KEY POINTS
  • The CDC is considering using the novel oral polio vaccine to quash an outbreak in the greater New York City area that left one person paralyzed over the summer.
  • New York has continued to detect poliovirus in sewage samples, with the latest coming from Brooklyn and Queens.
  • The U.S. currently uses the inactivated polio vaccine, which is highly effective at preventing paralysis but does not stop transmission of the virus.
  • Oral polio vaccines are much more effective at stopping transmission, though they use a live virus strain that carries the rare risk of mutating into a virulent form.

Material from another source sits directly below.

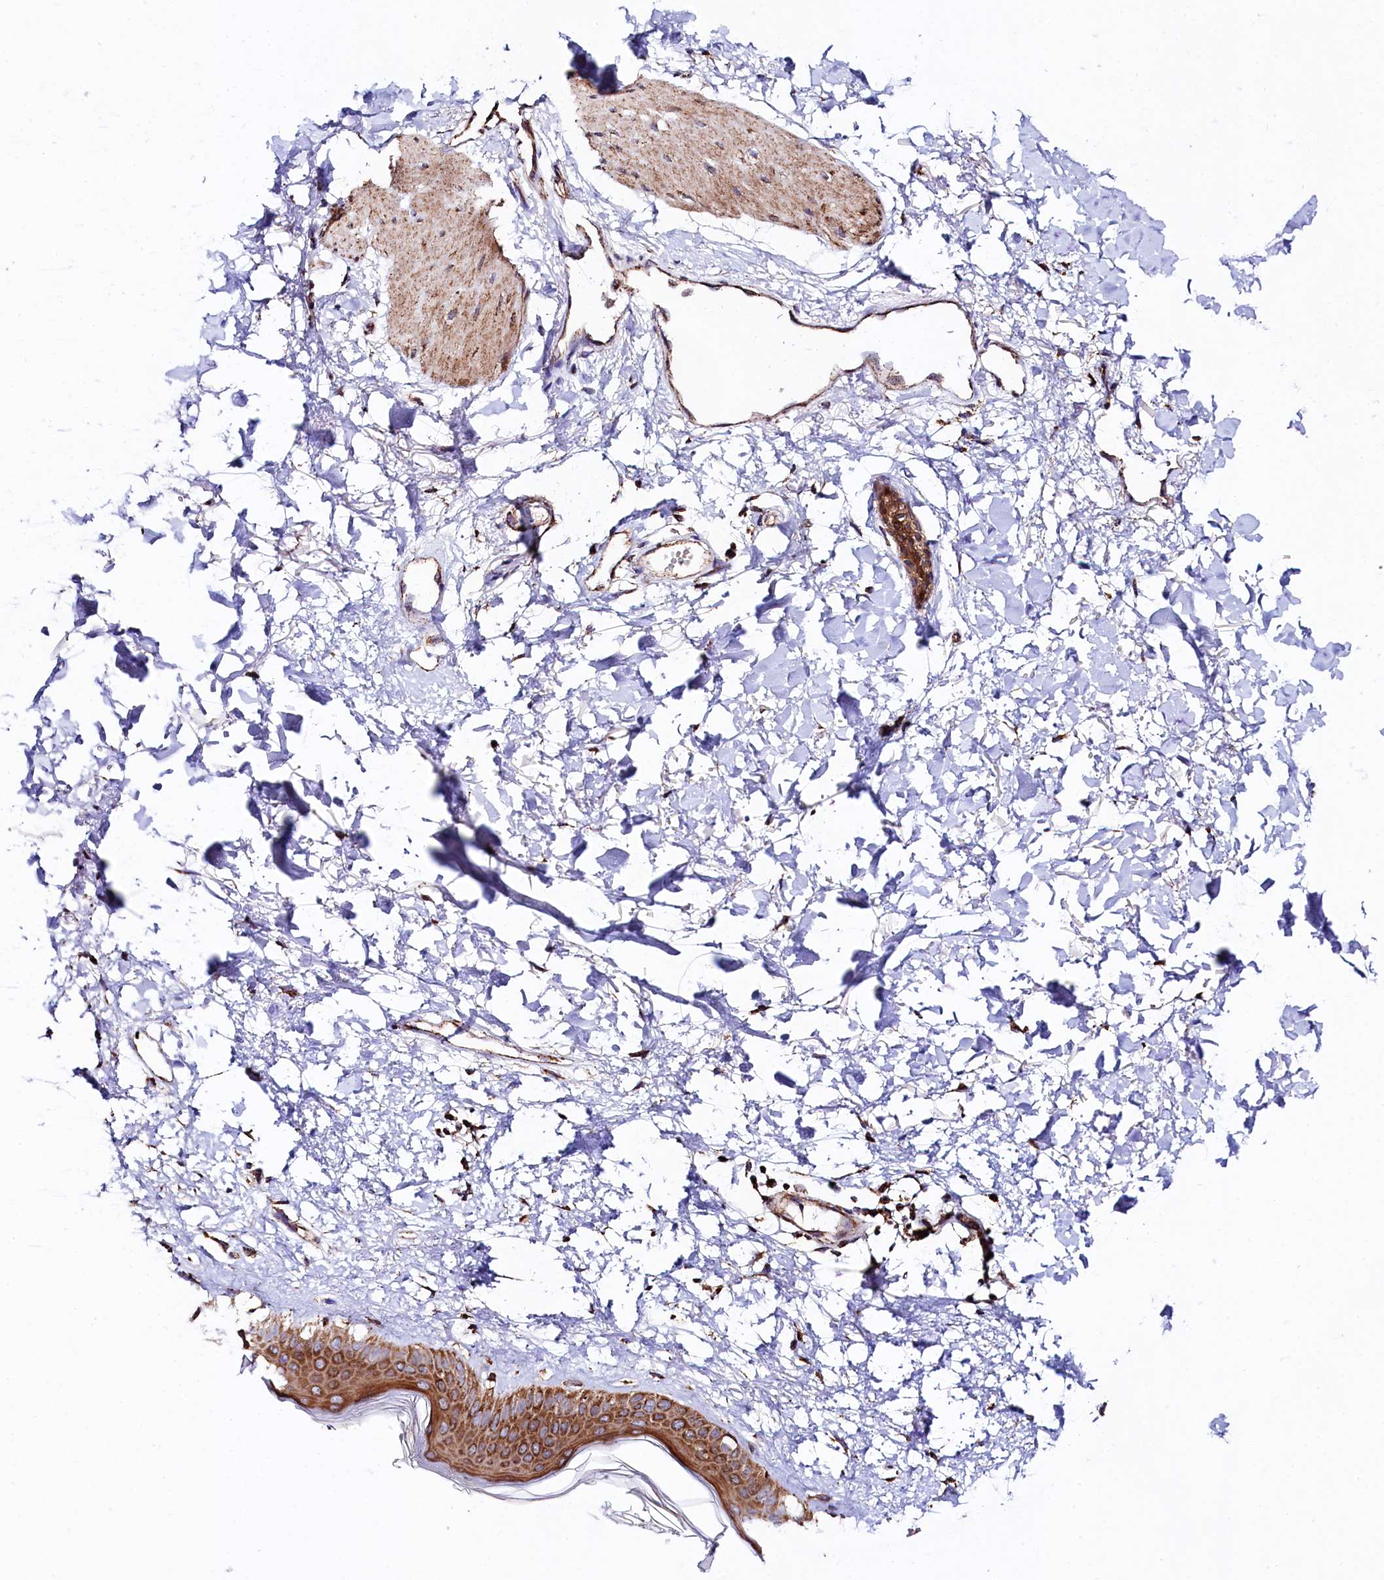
{"staining": {"intensity": "moderate", "quantity": ">75%", "location": "cytoplasmic/membranous"}, "tissue": "skin", "cell_type": "Fibroblasts", "image_type": "normal", "snomed": [{"axis": "morphology", "description": "Normal tissue, NOS"}, {"axis": "topography", "description": "Skin"}], "caption": "An immunohistochemistry micrograph of unremarkable tissue is shown. Protein staining in brown highlights moderate cytoplasmic/membranous positivity in skin within fibroblasts.", "gene": "CLYBL", "patient": {"sex": "female", "age": 58}}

Professor Monica Trujillo holds up wastewater samples at a lab at Queens College on August 25, 2022, in New York City. Since the first polio case was identified in July in New York's Rockland County, the disease has been detected in New York City sewage, suggesting the virus is spreading.

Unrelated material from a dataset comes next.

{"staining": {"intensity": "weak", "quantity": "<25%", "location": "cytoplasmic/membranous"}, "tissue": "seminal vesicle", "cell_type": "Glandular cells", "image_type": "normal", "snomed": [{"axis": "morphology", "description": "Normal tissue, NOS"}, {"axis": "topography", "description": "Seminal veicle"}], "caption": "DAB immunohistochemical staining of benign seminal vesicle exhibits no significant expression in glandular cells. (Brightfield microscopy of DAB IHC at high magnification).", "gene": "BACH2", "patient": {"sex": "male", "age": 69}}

The Centers for Disease Control and Prevention is considering using an oral polio vaccine for the first time in more than 20 years to stop an outbreak in the greater New York City metropolitan area that left an adult paralyzed over the summer.

"We are in discussions with our New York State and New York City colleagues about the use of nOPV," said Dr. Janell Routh, the CDC's team leader for domestic polio, referring to the novel oral polio vaccine. The oral vaccine the CDC is considering is a newer form that is more stable and carries less risk of mutation.